# What type of wood is this



## David Clem (10 mo ago)

I inherited several different split logs that were painted on ends from my brother in law who used to live in Miami, FL. He got they wood out of the Everglades in the water In 1979. Said he took them to state and they did not know what time of wood it is. So I purchased a band saw to resal the logs. This the first cut of many logs. Any idea on species? Very hard. About 1/8” thick and can’t break with grain or against it.


----------



## Marco (Feb 21, 2009)

David Clem said:


> I inherited several different split logs that were painted on ends from my brother in law who used to live in Miami, FL. He got they wood out of the Everglades in the water In 1979. Said he took them to state and they did not know what time of wood it is. So I purchased a band saw to resal the logs. This the first cut of many logs. Any idea on species? Very hard. About 1/8” thick and can’t break with grain or against it.

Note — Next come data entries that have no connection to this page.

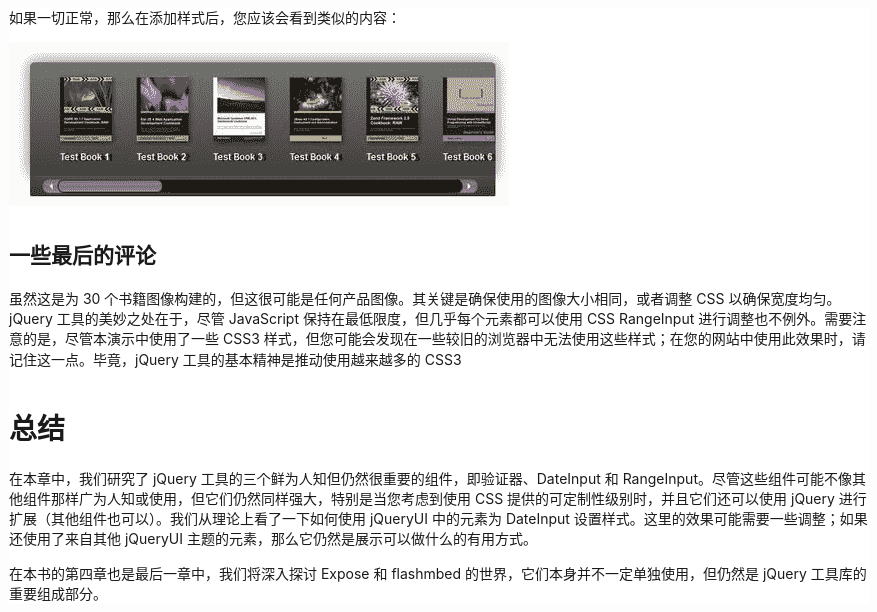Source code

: 如果一切正常，那么在添加样式后，您应该会看到类似的内容：

![Styling the gallery](img/7805_03_04.jpg)

## 一些最后的评论

虽然这是为 30 个书籍图像构建的，但这很可能是任何产品图像。其关键是确保使用的图像大小相同，或者调整 CSS 以确保宽度均匀。jQuery 工具的美妙之处在于，尽管 JavaScript 保持在最低限度，但几乎每个元素都可以使用 CSS RangeInput 进行调整也不例外。需要注意的是，尽管本演示中使用了一些 CSS3 样式，但您可能会发现在一些较旧的浏览器中无法使用这些样式；在您的网站中使用此效果时，请记住这一点。毕竟，jQuery 工具的基本精神是推动使用越来越多的 CSS3

# 总结

在本章中，我们研究了 jQuery 工具的三个鲜为人知但仍然很重要的组件，即验证器、DateInput 和 RangeInput。尽管这些组件可能不像其他组件那样广为人知或使用，但它们仍然同样强大，特别是当您考虑到使用 CSS 提供的可定制性级别时，并且它们还可以使用 jQuery 进行扩展（其他组件也可以）。我们从理论上看了一下如何使用 jQueryUI 中的元素为 DateInput 设置样式。这里的效果可能需要一些调整；如果还使用了来自其他 jQueryUI 主题的元素，那么它仍然是展示可以做什么的有用方式。

在本书的第四章也是最后一章中，我们将深入探讨 Expose 和 flashmbed 的世界，它们本身并不一定单独使用，但仍然是 jQuery 工具库的重要组成部分。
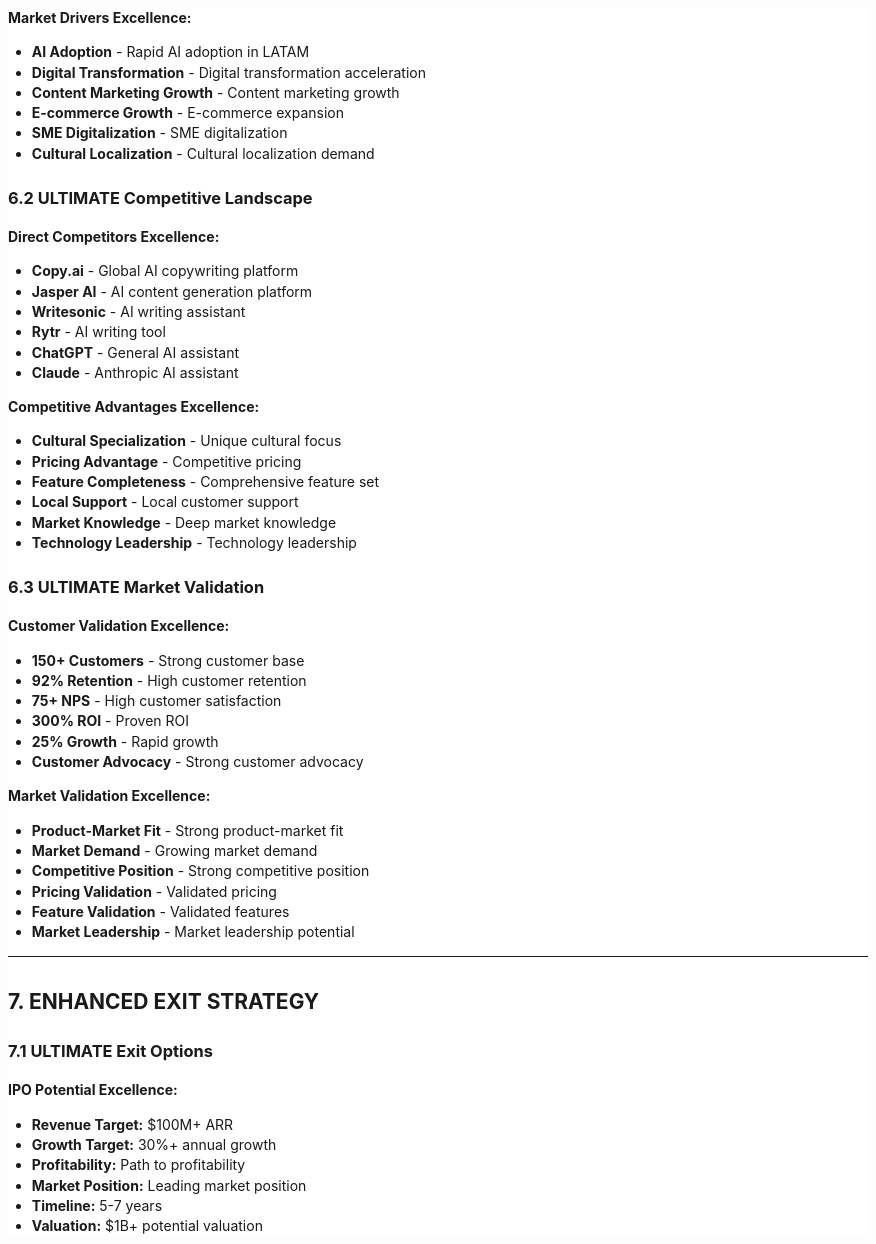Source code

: **Market Drivers Excellence:**
- **AI Adoption** - Rapid AI adoption in LATAM
- **Digital Transformation** - Digital transformation acceleration
- **Content Marketing Growth** - Content marketing growth
- **E-commerce Growth** - E-commerce expansion
- **SME Digitalization** - SME digitalization
- **Cultural Localization** - Cultural localization demand

### 6.2 ULTIMATE Competitive Landscape
**Direct Competitors Excellence:**
- **Copy.ai** - Global AI copywriting platform
- **Jasper AI** - AI content generation platform
- **Writesonic** - AI writing assistant
- **Rytr** - AI writing tool
- **ChatGPT** - General AI assistant
- **Claude** - Anthropic AI assistant

**Competitive Advantages Excellence:**
- **Cultural Specialization** - Unique cultural focus
- **Pricing Advantage** - Competitive pricing
- **Feature Completeness** - Comprehensive feature set
- **Local Support** - Local customer support
- **Market Knowledge** - Deep market knowledge
- **Technology Leadership** - Technology leadership

### 6.3 ULTIMATE Market Validation
**Customer Validation Excellence:**
- **150+ Customers** - Strong customer base
- **92% Retention** - High customer retention
- **75+ NPS** - High customer satisfaction
- **300% ROI** - Proven ROI
- **25% Growth** - Rapid growth
- **Customer Advocacy** - Strong customer advocacy

**Market Validation Excellence:**
- **Product-Market Fit** - Strong product-market fit
- **Market Demand** - Growing market demand
- **Competitive Position** - Strong competitive position
- **Pricing Validation** - Validated pricing
- **Feature Validation** - Validated features
- **Market Leadership** - Market leadership potential

---

## 7. ENHANCED EXIT STRATEGY

### 7.1 ULTIMATE Exit Options
**IPO Potential Excellence:**
- **Revenue Target:** $100M+ ARR
- **Growth Target:** 30%+ annual growth
- **Profitability:** Path to profitability
- **Market Position:** Leading market position
- **Timeline:** 5-7 years
- **Valuation:** $1B+ potential valuation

Don't know but looks good. By the looks of the cuts, I'm glad you bought a good band saw


----------



## thtemplejr (9 mo ago)

Marco said:


> Don't know but looks good. By the looks of the cuts, I'm glad you bought a good band saw


Looks like Sycamore.


----------



## MEBCWD (Jan 14, 2012)

It might be Cypress if it was growing in the water of the Everglades.


----------



## thtemplejr (9 mo ago)

Possible. I'm building a 55" X 102" table out of Sycamore. Sure looks the same. 🙂


----------